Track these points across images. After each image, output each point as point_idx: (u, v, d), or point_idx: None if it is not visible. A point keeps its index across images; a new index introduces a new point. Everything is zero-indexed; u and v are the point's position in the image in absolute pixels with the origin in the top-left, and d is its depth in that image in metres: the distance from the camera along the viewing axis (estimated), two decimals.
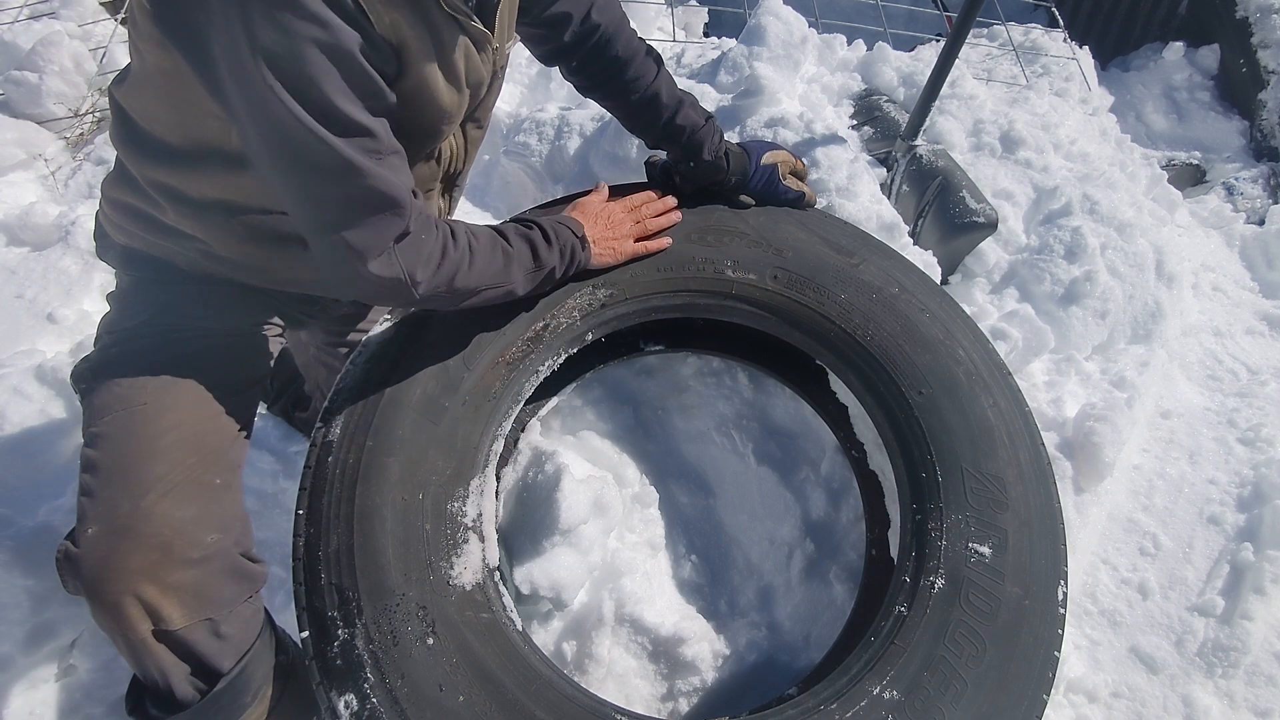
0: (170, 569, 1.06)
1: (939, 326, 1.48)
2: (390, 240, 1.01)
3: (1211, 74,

---

Output the whole listing exactly. Pictures stay out.

Track these points across images. After each image, output each point as point_idx: (u, v, d), or point_idx: None if it is not visible. A point keeps its index across images; a new index introduces a new point. Everything is zero-indexed; u and v are the point's position in the image in absolute pixels with the origin in the top-left, and d is its depth in that image in metres: the distance from the camera along the viewing axis (estimated), two decimals.
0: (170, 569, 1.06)
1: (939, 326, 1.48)
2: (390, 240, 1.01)
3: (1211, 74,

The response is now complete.